The feasibility and effectiveness of high-intensity boxing training versus moderate-intensity brisk walking in adults with abdominal obesity: a pilot study.

Author information

1
School of Science and Health, University of Western Sydney, Locked Bag 1797, Penrith, 2751 Campbelltown, New South Wales Australia ; The National Institute of Complementary Medicine, University of Western Sydney, Campbelltown, NSW 2650 Australia.
2
School of Science and Health, University of Western Sydney, Locked Bag 1797, Penrith, 2751 Campbelltown, New South Wales Australia.
3
School of Nursing and Midwifery, University of Western Sydney, Campbelltown, New South Wales Australia ; School of Medicine, University of Adelaide, Adelaide, South Australia Australia.

Abstract

BACKGROUND:

High-intensity interval training (HIIT) performed on exercise cycle or treadmill is considered safe and often more beneficial for fat loss and cardiometabolic health than moderate-intensity continuous training (MICT). The aim of this pilot study was to assess the feasibility and effectiveness of a 12-week boxing training (HIIT) intervention compared with an equivalent dose of brisk walking (MICT) in obese adults.

METHODS:

Men and women with abdominal obesity and body mass index >25 kg/m(2) were randomized to either a boxing group or a brisk walking (control) group for 12 weeks. Each group engaged in 4 training sessions per week, equated for total physical activity. Feasibility outcomes included recruitment rates, assessment of training intensities, adherence and adverse events. Effectiveness was assessed pre and post intervention via pertinent obesity-, cardiovascular-, and health-related quality of life (HRQoL) outcomes.

▶ [EXERCISE REQUIREMENTS]
• a. Copy the boxing pilot study text from "Author information" through "South Australia Australia.", swapping every "University of Western Sydney" for "Western Sydney University".
• b. Carry on the boxing pilot study abstract from its final sentence.

▶ [GIVEN ENTRIES]
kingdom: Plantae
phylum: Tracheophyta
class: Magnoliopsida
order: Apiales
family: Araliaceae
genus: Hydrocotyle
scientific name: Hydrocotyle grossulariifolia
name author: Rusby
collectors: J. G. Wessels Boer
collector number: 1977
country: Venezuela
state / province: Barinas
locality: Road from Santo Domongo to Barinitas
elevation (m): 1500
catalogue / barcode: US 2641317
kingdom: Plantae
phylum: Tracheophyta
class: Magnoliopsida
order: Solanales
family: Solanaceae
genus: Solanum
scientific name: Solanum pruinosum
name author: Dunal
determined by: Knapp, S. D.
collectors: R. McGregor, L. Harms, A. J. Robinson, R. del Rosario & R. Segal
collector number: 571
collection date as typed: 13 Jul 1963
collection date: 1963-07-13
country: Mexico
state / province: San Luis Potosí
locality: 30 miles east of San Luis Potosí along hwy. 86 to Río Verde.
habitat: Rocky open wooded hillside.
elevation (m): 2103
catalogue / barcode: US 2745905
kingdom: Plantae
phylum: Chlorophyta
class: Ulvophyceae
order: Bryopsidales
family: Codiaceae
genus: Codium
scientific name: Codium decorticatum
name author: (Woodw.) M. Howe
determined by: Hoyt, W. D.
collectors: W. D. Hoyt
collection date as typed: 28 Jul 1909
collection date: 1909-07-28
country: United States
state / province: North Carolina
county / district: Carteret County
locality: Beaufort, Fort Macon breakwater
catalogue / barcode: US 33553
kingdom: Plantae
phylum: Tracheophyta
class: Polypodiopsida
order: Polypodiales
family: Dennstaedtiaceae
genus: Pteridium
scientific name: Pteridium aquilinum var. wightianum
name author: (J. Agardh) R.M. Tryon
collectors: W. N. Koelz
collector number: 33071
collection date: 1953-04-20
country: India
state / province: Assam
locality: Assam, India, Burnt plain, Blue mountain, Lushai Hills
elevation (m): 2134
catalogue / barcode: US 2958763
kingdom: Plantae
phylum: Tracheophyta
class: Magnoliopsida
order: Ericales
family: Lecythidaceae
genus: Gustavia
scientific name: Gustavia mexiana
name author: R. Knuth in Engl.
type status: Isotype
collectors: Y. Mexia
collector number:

▶ [OUTPUTS FOR THE TASKS]
• a.
Author information

1
School of Science and Health, Western Sydney University, Locked Bag 1797, Penrith, 2751 Campbelltown, New South Wales Australia ; The National Institute of Complementary Medicine, Western Sydney University, Campbelltown, NSW 2650 Australia.
2
School of Science and Health, Western Sydney University, Locked Bag 1797, Penrith, 2751 Campbelltown, New South Wales Australia.
3
School of Nursing and Midwifery, Western Sydney University, Campbelltown, New South Wales Australia ; School of Medicine, University of Adelaide, Adelaide, South Australia Australia.

• b.
RESULTS:

Nineteen individuals expressed an interest and 63% (n = 12) consented. Recruitment was slower than anticipated (1.3 participants/week). The boxing group trained at a significantly higher intensity each week versus the brisk walking group (p < 0.05). Two participants in the boxing group experienced an adverse event; both continued to exercise with modifications to the exercise program. No other adverse events were noted. The boxing group attended more sessions (79% vs. 55%) and had a lower attrition rate (n = 0 vs. n = 2) than the walking group. Analysis of covariance revealed that the boxing group significantly improved body fat percentage (p = 0.047), systolic blood pressure (p = 0.026), augmentation index (AIx; p < 0.001), absolute VO2max (p = 0.015), and Physical Functioning (p = 0.042) and Vitality (p = 0.024) domains of HRQoL over time. The walking group did not improve any clinical outcomes, and experienced a worsening of Vitality (p = 0.043).

CONCLUSIONS:

Boxing training (HIIT) in adults with abdominal obesity is feasible and may elicit a better therapeutic effect on obesity, cardiovascular, and HRQoL outcomes than an equivalent dose of brisk walking (MICT). Robustly designed randomized controlled trials are required to confirm these findings and inform clinical guidelines and practice for obesity treatment.

TRIAL REGISTRATION:

TRIAL REGISTRATION:

ACTRN12615000007538.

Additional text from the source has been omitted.